A Vancouver-based businessman who played a key role in Mayor Doug McCallum’s two previous election campaigns is suing Surrey Councillor Jack Hundial for defamation.
The lawsuit centres on comments made by Hundial at a Sept. 16 council in which he asked questions about Cheema’s apparent attendance at a Nov. 2, 2018 meeting between McCallum and the Public Safety Minister Mike Farnworth, according to the minister’s online itinerary.
Hundial asked that city staff advise council at its next meeting in what capacity Cheema attended, why he was present, and what advice he provided at the meeting. He also asked why the mayor’s personal friend, with no official status with the City of Surrey, would meet with the solicitor general, noting the topic of the meeting was listed as traffic fine revenue sharing.
In a Notice of Civil Claim filed Oct. 4, Cheema alleges Hundial’s assertions implied he was of “unethical, dishonest and of disreputable character” and denies being at the meeting in question.
“Prior to tabling the Motion and publishing the Statement, Hundial failed to verify whether the plaintiff was present at the Meeting,” the suit states.
The day after Hundial raised the comments, Farnworth’s office told the Now-Leader via email that the minister “did not meet with Bob Cheema.”
“Mr. Cheema’s name was referenced in the calendar as he was the one who reached out to book the meeting during the interim period that Mr McCallum was Mayor-elect,” the statement read.
The mayor also denied Cheema’s attendance, saying any suggestion he was is “categorically false” and that Cheema “has never been present at any meetings I’ve had with the minister.”
Cheema argues that by reason of Hundial publishing the motion and making comments to the media he “has been exposed to public scandal and contempt, all of which have caused him personal embarrassment, distress and humiliation.”
He also takes issue with Hundial “implicating” him “in a dispute about municipal politics and public policy” in Surrey.

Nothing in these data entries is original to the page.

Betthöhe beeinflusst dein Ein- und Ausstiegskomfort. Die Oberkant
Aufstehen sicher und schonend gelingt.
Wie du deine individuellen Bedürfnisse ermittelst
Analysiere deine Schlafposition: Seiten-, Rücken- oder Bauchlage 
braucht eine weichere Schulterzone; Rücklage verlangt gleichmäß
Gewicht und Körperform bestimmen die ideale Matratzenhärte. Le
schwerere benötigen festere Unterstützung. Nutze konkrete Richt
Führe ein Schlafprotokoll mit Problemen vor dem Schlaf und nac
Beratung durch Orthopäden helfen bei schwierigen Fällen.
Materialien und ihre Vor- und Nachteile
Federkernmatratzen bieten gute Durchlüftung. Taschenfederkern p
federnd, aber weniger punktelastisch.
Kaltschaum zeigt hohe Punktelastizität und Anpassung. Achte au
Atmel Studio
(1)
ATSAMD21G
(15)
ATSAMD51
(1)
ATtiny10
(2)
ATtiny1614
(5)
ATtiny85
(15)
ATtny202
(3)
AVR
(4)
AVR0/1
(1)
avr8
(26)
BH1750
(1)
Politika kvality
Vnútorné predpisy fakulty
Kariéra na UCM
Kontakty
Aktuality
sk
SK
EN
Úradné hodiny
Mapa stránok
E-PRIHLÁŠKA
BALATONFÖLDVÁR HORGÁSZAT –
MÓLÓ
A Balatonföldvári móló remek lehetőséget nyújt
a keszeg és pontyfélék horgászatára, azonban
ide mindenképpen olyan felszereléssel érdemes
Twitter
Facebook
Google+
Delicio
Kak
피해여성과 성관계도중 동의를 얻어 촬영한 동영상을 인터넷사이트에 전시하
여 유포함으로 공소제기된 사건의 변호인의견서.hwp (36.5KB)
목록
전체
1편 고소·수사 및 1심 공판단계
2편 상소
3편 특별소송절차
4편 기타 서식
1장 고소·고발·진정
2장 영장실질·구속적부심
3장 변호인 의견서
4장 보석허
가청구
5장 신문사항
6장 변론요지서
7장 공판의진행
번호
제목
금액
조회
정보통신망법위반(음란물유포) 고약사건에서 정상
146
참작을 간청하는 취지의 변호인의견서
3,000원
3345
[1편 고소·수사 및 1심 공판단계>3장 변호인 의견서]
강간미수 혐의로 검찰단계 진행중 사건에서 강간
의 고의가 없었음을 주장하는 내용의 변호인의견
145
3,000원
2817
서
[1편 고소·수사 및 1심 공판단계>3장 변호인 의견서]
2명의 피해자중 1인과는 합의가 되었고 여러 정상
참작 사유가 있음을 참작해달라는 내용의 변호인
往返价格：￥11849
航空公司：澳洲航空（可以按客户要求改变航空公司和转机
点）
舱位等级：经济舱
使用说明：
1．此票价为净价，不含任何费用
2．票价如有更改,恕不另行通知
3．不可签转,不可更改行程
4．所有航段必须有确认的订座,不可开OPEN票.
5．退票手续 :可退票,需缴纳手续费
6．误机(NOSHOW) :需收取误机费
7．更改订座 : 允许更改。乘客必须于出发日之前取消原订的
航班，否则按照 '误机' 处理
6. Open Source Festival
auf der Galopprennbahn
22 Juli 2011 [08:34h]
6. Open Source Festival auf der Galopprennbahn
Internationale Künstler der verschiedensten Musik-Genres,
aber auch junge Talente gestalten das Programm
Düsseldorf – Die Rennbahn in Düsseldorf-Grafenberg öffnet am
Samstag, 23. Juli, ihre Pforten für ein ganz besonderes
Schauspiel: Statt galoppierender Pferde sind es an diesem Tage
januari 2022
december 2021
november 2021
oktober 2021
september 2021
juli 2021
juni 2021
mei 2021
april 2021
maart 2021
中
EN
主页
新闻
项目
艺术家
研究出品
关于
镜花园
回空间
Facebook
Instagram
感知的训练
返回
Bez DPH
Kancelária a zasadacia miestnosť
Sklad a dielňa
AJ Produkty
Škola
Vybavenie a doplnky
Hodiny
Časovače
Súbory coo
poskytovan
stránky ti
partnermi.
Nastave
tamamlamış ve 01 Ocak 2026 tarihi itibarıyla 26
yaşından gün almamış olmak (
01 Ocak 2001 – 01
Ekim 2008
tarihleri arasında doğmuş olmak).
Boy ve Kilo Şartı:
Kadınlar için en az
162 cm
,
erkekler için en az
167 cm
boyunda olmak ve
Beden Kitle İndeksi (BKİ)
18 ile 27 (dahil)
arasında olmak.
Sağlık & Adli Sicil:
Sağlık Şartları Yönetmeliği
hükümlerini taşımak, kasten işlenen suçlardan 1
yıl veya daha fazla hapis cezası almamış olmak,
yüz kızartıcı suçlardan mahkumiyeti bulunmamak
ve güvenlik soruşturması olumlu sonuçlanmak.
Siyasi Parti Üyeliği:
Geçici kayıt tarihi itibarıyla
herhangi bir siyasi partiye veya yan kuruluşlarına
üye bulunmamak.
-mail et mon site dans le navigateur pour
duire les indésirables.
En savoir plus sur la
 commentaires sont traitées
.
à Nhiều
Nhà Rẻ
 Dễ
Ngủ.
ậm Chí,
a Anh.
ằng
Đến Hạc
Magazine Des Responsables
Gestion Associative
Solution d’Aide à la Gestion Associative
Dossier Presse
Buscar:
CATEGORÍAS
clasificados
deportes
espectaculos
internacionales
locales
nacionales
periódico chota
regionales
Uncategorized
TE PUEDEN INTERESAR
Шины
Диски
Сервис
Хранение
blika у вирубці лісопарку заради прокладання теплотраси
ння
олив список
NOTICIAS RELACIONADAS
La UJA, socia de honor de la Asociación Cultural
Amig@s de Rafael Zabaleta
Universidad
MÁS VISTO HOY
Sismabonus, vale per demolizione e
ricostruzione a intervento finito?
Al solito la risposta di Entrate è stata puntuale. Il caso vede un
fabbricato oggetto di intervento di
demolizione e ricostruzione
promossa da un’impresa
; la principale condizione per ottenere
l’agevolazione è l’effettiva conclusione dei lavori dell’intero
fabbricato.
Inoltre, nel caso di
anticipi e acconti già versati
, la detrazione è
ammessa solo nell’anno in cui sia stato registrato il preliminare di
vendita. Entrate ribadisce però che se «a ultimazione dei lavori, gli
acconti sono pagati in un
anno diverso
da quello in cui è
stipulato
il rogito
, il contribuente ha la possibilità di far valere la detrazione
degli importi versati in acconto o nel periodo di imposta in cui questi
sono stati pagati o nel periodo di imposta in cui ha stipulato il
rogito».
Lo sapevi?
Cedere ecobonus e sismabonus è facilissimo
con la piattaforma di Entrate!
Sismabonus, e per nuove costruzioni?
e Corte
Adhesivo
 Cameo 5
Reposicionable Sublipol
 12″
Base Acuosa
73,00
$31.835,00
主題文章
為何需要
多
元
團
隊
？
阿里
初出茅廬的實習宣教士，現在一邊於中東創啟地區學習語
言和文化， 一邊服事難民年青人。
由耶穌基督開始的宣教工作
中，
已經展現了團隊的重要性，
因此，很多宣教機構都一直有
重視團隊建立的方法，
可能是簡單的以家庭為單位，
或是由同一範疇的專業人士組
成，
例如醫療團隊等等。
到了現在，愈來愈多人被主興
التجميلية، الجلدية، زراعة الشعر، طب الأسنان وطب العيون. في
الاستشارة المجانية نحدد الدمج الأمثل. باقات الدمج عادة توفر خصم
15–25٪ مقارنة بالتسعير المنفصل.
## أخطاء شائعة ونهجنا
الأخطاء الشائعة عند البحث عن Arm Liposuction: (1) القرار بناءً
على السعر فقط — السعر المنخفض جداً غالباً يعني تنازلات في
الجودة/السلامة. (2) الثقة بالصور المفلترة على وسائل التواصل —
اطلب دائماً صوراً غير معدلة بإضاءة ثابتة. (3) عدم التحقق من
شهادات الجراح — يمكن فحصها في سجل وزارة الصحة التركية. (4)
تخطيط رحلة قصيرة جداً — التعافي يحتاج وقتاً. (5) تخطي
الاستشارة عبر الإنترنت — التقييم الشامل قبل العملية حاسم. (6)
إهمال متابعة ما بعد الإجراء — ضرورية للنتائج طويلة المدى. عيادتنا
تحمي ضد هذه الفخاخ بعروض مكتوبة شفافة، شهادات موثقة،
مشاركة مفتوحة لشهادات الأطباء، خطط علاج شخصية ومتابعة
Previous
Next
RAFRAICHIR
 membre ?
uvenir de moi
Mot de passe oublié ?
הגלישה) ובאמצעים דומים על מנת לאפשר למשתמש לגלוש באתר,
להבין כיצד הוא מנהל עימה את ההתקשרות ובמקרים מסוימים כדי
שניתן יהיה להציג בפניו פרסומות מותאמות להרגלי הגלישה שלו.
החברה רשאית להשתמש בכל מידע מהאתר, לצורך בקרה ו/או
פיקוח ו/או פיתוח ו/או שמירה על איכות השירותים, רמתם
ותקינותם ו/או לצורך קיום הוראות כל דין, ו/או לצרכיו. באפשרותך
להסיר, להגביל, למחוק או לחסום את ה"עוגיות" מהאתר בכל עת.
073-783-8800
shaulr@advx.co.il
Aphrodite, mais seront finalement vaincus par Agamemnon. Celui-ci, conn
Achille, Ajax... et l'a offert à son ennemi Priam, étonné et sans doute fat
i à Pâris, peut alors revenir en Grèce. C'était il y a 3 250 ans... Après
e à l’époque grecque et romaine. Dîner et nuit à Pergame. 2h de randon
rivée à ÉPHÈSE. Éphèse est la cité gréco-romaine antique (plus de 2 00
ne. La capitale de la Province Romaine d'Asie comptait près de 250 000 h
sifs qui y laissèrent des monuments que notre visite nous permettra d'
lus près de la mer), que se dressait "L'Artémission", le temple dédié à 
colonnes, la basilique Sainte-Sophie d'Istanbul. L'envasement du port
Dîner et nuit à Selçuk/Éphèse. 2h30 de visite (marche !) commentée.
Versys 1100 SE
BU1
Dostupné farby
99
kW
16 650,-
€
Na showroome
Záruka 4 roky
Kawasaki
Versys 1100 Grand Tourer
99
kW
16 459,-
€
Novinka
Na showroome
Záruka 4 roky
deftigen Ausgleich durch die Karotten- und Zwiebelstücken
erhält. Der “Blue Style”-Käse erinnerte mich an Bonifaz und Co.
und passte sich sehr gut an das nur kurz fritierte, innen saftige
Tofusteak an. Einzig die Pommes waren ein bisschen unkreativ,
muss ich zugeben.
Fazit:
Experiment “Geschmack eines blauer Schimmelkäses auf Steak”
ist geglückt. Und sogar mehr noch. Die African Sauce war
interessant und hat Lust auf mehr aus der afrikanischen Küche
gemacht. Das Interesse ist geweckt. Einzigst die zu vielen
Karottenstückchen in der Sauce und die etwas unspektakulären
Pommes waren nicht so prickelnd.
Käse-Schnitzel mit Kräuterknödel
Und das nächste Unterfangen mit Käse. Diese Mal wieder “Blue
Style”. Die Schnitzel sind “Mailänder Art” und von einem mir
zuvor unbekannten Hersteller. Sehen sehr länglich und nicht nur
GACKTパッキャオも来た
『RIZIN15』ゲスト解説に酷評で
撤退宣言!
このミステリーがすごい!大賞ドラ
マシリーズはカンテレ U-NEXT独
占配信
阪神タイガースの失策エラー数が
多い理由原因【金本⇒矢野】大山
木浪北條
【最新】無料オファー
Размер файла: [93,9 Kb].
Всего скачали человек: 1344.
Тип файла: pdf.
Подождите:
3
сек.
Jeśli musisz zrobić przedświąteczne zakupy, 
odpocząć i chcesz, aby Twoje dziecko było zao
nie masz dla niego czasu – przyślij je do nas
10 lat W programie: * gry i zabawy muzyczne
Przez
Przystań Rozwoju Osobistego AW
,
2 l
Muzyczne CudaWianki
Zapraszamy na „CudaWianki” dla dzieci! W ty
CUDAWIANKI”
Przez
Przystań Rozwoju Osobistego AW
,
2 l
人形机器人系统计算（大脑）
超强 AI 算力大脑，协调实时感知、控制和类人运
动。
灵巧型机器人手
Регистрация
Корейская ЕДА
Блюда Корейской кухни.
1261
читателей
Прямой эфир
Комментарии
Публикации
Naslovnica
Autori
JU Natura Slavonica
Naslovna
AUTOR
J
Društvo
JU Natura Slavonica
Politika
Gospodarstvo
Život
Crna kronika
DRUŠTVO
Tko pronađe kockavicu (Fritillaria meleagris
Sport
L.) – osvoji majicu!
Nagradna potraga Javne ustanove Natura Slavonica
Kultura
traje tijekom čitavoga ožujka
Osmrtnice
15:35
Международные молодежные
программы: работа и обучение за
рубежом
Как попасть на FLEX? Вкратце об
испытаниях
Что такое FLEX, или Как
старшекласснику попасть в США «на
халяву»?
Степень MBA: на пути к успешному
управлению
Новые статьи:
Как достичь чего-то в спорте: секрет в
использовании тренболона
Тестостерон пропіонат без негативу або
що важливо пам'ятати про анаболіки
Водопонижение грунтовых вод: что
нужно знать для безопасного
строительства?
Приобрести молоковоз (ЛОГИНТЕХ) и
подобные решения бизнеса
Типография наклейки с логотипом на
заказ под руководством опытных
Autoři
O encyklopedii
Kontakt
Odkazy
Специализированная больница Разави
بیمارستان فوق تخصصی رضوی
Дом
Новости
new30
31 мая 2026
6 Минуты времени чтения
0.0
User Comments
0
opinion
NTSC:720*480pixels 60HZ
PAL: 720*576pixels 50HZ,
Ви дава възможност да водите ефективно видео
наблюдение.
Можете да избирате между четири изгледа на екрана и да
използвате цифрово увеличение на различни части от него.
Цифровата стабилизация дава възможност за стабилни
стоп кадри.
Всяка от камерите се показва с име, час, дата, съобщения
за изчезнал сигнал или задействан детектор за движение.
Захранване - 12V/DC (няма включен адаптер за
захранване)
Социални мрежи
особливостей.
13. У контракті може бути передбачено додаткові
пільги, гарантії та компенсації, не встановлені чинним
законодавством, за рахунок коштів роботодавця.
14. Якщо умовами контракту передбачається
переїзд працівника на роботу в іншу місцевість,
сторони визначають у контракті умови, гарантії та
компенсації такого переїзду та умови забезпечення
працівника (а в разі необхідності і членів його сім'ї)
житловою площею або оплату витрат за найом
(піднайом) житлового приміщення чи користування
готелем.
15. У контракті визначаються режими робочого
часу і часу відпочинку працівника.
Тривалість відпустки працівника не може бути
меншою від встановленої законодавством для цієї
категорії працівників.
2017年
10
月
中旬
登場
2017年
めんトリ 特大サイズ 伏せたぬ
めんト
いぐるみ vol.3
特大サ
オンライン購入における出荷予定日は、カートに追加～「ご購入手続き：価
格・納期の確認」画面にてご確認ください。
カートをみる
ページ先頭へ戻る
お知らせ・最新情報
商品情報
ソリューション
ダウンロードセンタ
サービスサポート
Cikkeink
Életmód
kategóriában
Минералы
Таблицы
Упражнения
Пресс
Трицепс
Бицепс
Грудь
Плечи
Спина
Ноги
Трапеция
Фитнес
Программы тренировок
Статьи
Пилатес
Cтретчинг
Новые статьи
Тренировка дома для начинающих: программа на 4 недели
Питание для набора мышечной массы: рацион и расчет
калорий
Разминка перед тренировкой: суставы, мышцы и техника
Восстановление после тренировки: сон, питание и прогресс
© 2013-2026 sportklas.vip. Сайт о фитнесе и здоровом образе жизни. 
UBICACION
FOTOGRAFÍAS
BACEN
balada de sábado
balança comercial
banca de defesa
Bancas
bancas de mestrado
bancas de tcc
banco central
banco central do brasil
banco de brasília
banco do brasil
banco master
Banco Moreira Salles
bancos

Cheema’s suit states he asked Hundial, through his lawer, to apologize and retract his comments but that Hundial has not agreed.
Cheema is seeking an injuction to restrain Hundial from speaking to the media, writing, or posting any further comments in the matter. He’s also seeking general, punitive and aggravated damages, arguing “the malicious, high-handed and arrogant conduct of Hundial” warrants it.
Hundial has 21 days from Oct. 4 to file a response, which he had not yet done as of Oct. 9.
“If Mr. Cheema is seeking an apology, he should perhaps take it up with Minister Farnworth or those responsible for posting his schedule with incorrect information,” Hundial said in a statement to the Now-Leader. “Regardless, the underlying question is still in what capacity is an unelected, non City of Surrey employee who is not a registered lobbyist arranging meetings for government officials. And why is Mr. Cheema, a Vancouver resident, continually sending defamation letters to Surrey residents who voice an opinion and are exercising their democratic rights of free speech in their local government.”
Hundial said any further comments he’ll make on the matter will come through his counsel.
Cheema played a key role in McCallum’s last two election campaigns and the mayor-elect thanked the businessman in his acceptance speech last October, referring to him as a friend.
Meantime, Cheema is also suing former Surrey city council candidate Brian Young for defamation over a series of tweets regarding his connection to the mayor.
Several tweets are mentioned in Cheema’s suit, including six sent by Young from this past May and one from April.
“Doug and Bob hide their hand picked police Chief who just happens to be a deputy chief at #vpd,” one tweet alleges. Several refer to Cheema as “#backroombob.”
“The Tweets are false and defamatory,” Cheema’s suit states.
The civil claim states Young’s tweets implied Cheema was “unethical, dishonest and of disreputable character” and “encourages, facilitates and supports the abuse of power by elected representatives of the City of Surrey.”
Cheema is seeking an injunction to stop Young from posting further comments, as well as general, punitive and aggravated damages.
The claim was filed on June 3 and Young’s response was submitted on June 24.
In his reponse to the suit, Young argues the statements constituted a comment on a matter of public interest and were based on fact and denies the tweets caused actual loss, damage or expense to Cheema.
He claims that “on or about August 2018” Cheema told him he had already picked the chief of police.
“The Defendant made the tweet on an occasion of qualified privilege,” Young’s response states. “The Defendant has a legal, moral and social right, duty and interest as being involved in the Mayor’s campaign and possessing information relating to the Surrey Police transition.”
Further, Young alleges Cheema said he spent over $300,000 on McCallum’s campaign and, that he said “I control the South Asian media by paying host to report my stories.”
Young alleges Cheema also said he “paid cleaning staff at Surrey city hall and they retrieved items from councillors garbage.”
On Aug. 9, Young submitted a Notice of Application seeking Cheema’s civil claim be struck.
None of the allegations have been proven in court.